START Data segment

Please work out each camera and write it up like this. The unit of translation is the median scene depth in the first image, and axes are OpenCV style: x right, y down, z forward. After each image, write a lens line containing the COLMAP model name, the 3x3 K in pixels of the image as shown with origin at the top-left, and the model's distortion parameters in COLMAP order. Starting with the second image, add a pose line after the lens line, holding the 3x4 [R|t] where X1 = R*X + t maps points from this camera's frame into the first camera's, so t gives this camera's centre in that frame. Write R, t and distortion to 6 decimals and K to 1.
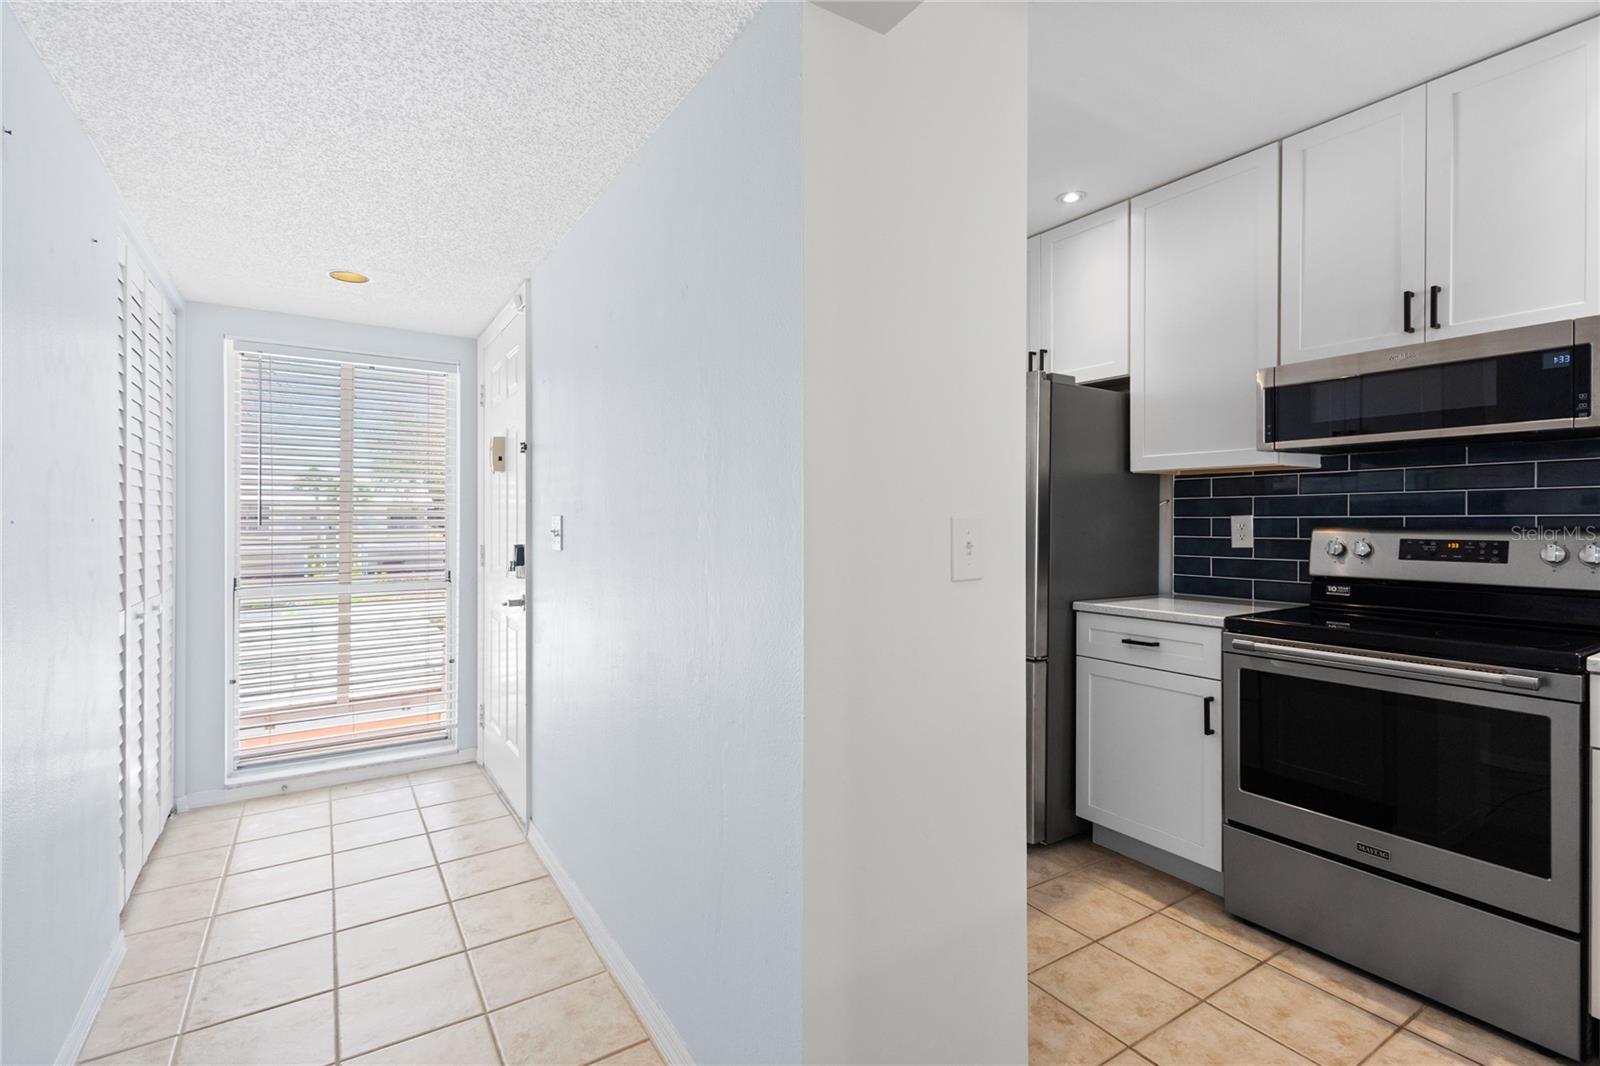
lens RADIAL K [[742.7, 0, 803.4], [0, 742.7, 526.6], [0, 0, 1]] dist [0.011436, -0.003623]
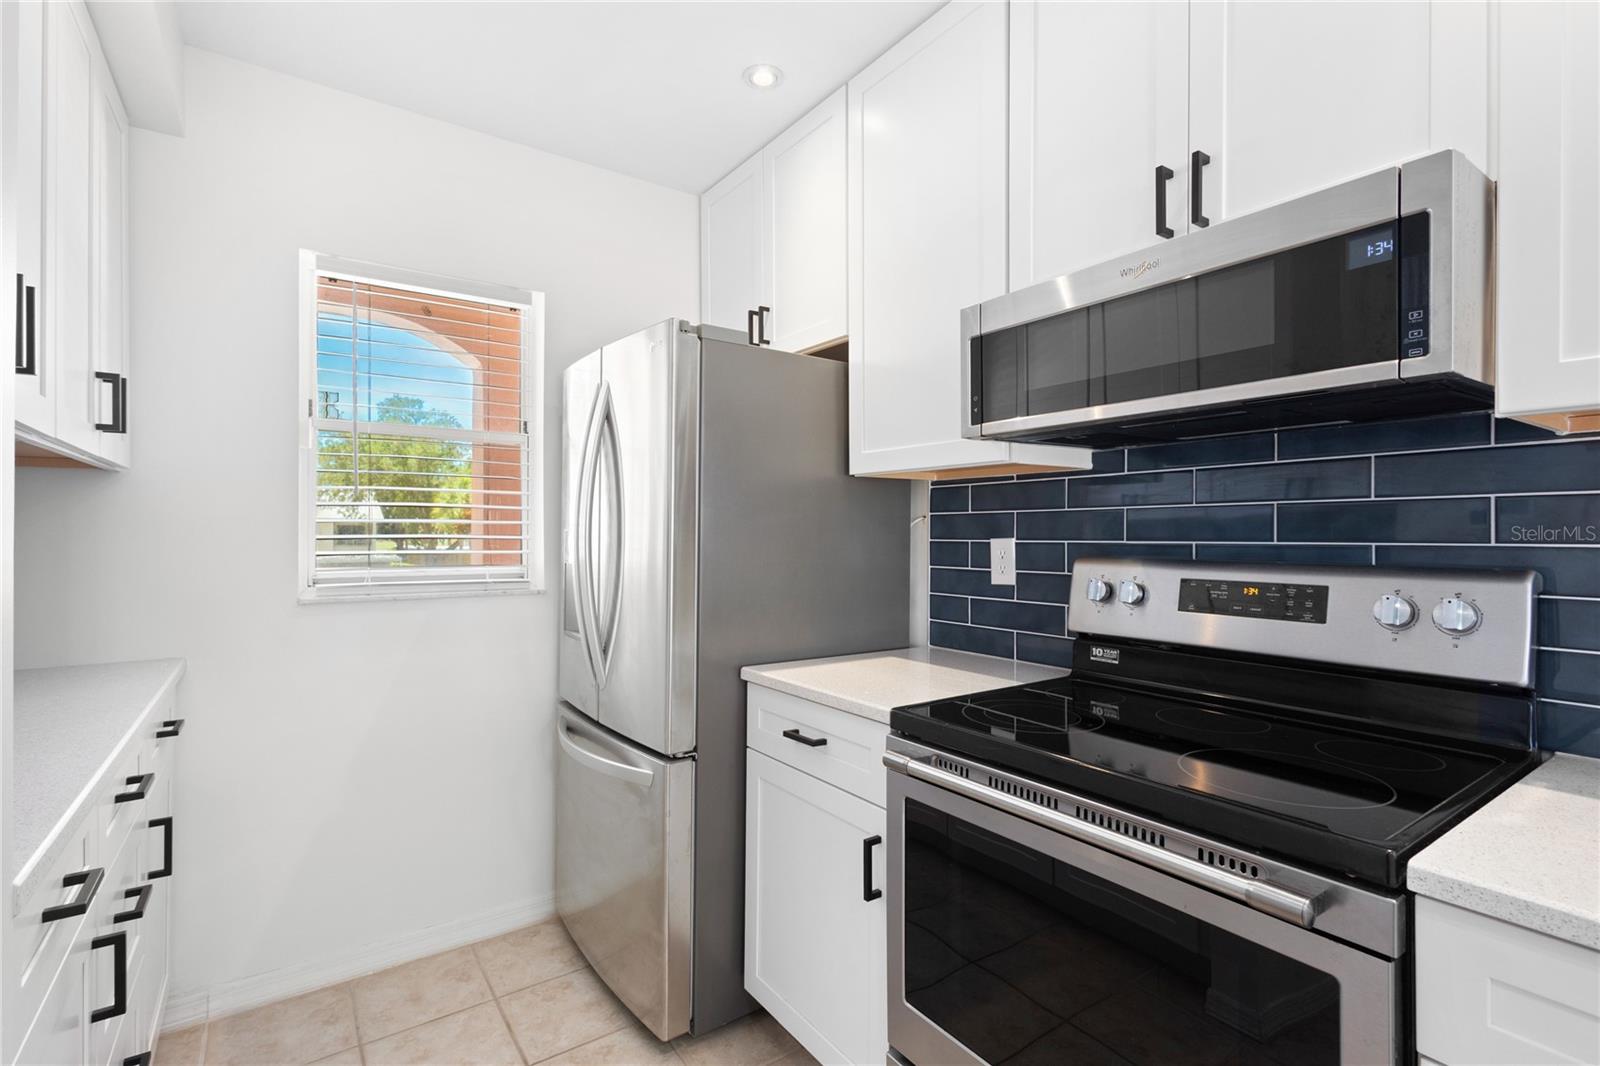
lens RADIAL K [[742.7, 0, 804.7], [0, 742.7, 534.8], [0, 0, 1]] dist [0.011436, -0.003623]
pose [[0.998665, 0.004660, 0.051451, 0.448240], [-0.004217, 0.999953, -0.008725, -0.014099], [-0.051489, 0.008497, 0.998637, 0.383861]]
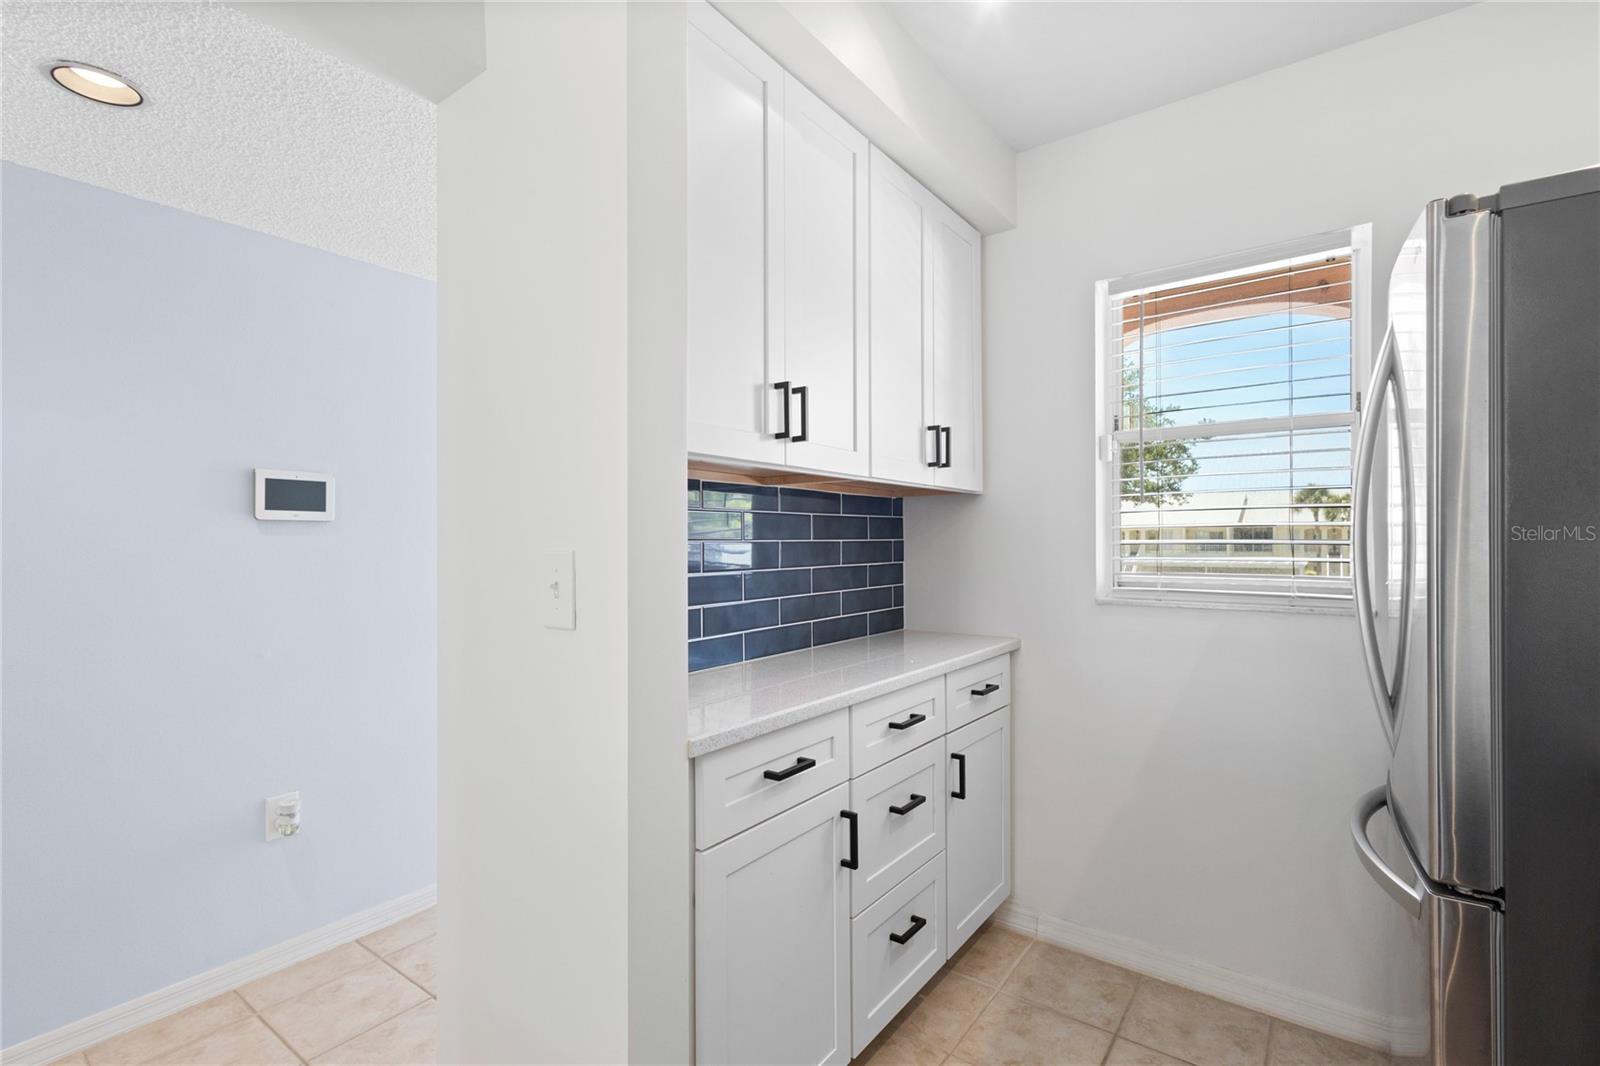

END Data segment

Except for the pictures, write the data out exactly.

Please work out each camera and write it up like this. The unit of translation is the median scene depth in the first image, and axes are OpenCV style: x right, y down, z forward. After each image, write a lens line containing the COLMAP model name, the 3x3 K in pixels of the image as shown with origin at the top-left, and the model's distortion parameters in COLMAP order. Starting with the second image, add a pose line after the lens line, holding the 3x4 [R|t] where X1 = R*X + t maps points from this camera's frame into the first camera's, so t gives this camera's centre in that frame. Write R, t and distortion to 6 decimals and K to 1.
lens RADIAL K [[742.7, 0, 803.4], [0, 742.7, 526.6], [0, 0, 1]] dist [0.011436, -0.003623]
lens RADIAL K [[742.7, 0, 804.7], [0, 742.7, 534.8], [0, 0, 1]] dist [0.011436, -0.003623]
pose [[0.998665, 0.004660, 0.051451, 0.448240], [-0.004217, 0.999953, -0.008725, -0.014099], [-0.051489, 0.008497, 0.998637, 0.383861]]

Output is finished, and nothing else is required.